#### [Exercise aim]
Present the lines below as a Markdown table with the columns Row and Line, numbering rows from 1. Begin at the line that has "How many groups of bars are there?" and stop after the line that has "Which series reaches", leaving out blank lines and the pictures.

#### [Provided material]
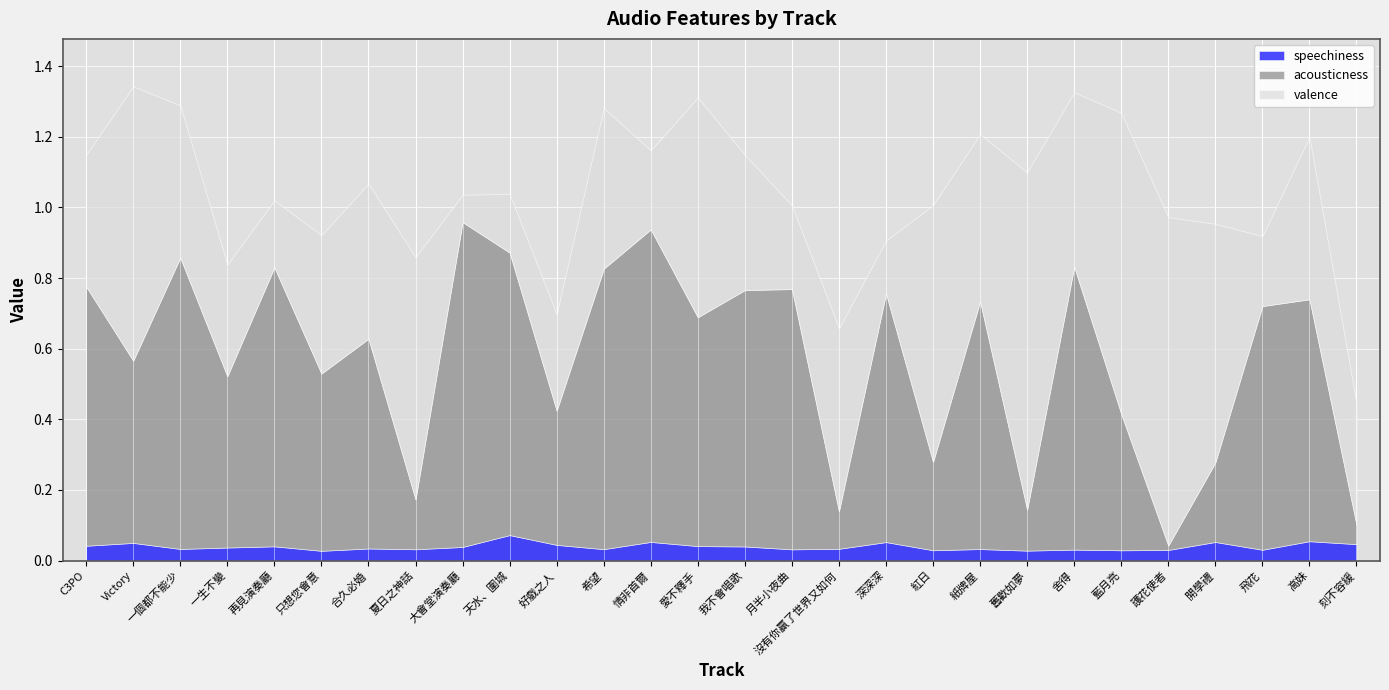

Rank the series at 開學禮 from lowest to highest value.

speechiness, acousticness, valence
==
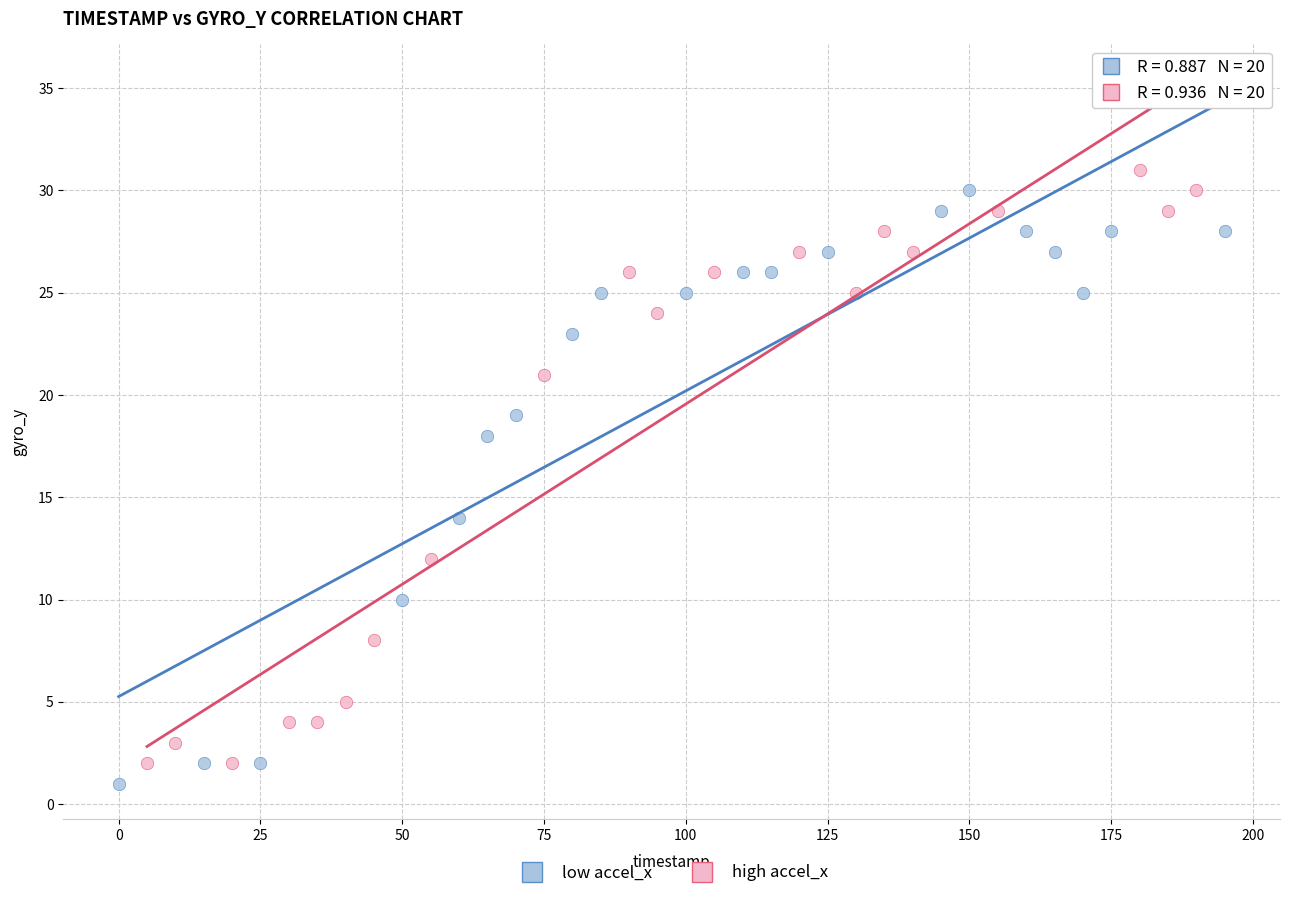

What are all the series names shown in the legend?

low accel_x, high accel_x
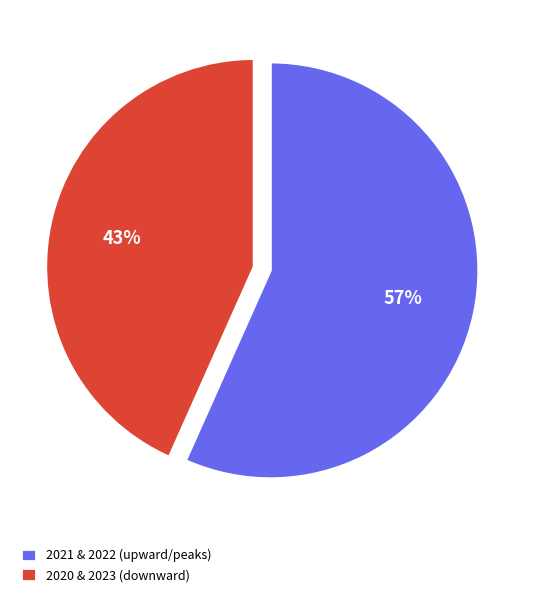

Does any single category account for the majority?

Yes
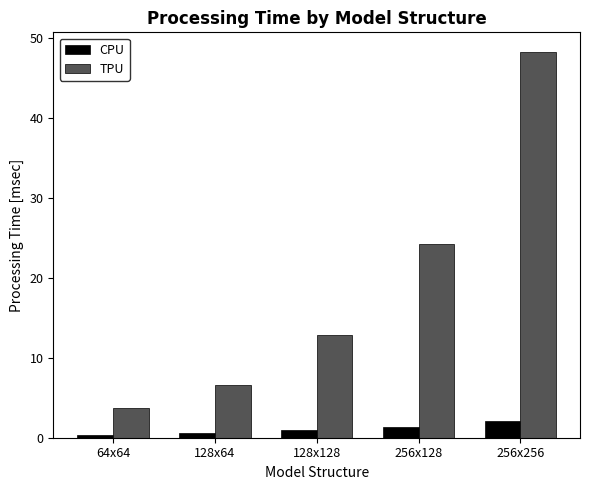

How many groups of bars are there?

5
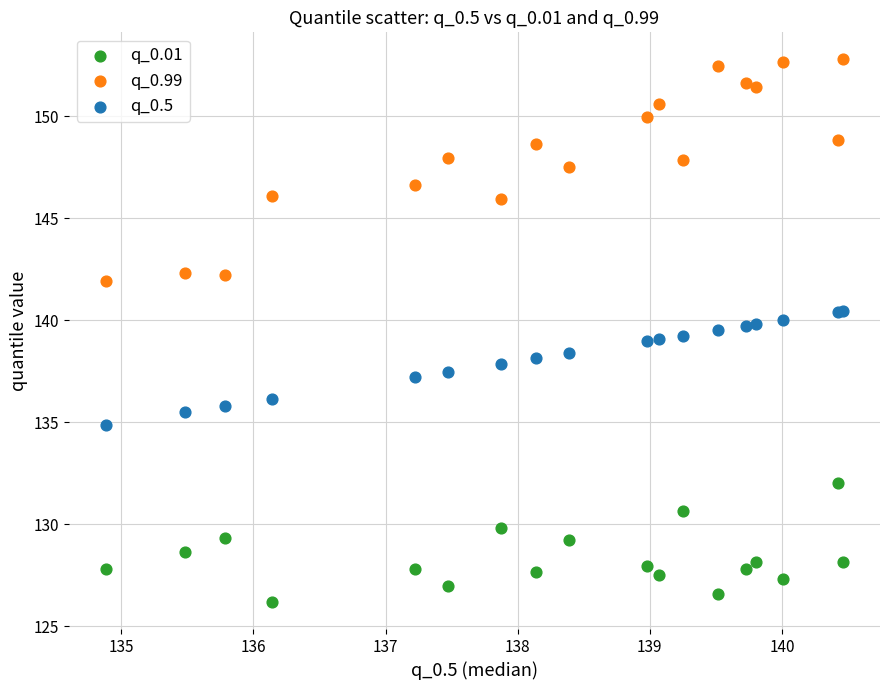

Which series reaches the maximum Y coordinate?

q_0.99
* * *
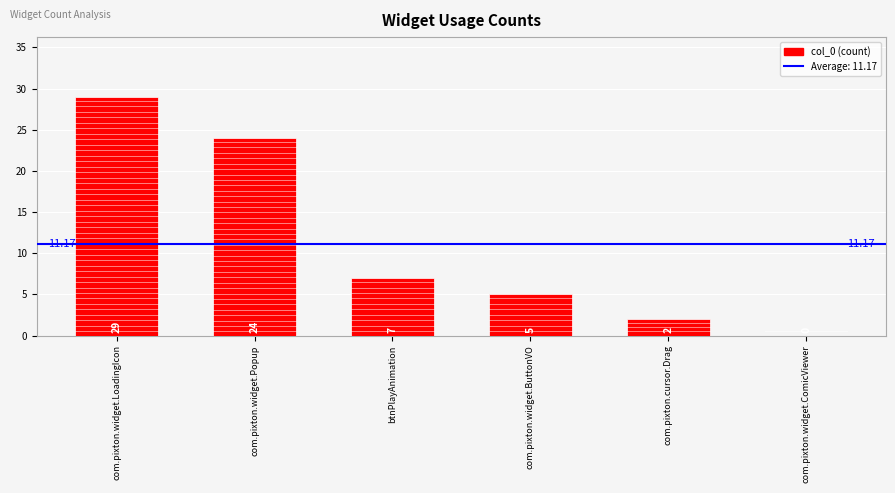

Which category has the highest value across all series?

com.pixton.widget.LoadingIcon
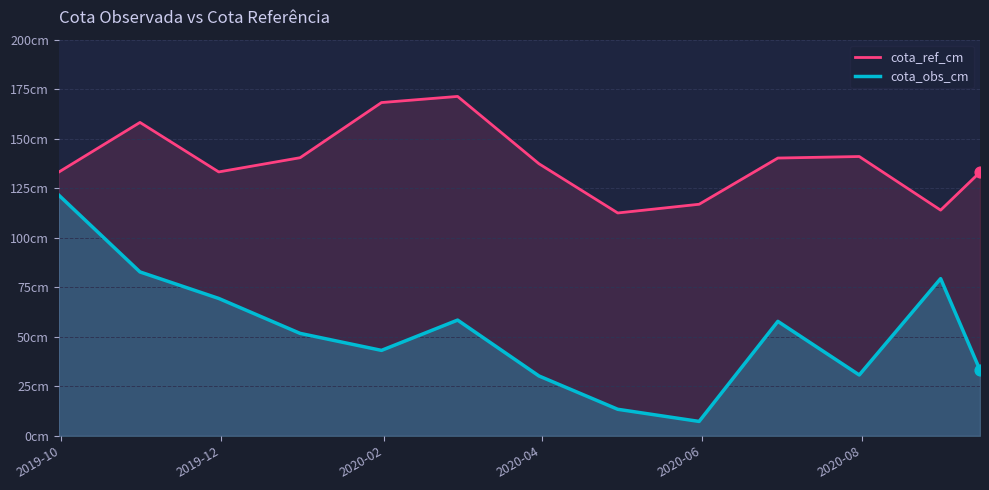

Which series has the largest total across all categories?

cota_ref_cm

#### [Solution for this exercise]
| Row | Line |
|---|---|
| 1 | How many groups of bars are there? |
| 2 | 5 |
| 3 | Which series reaches the maximum Y coordinate? |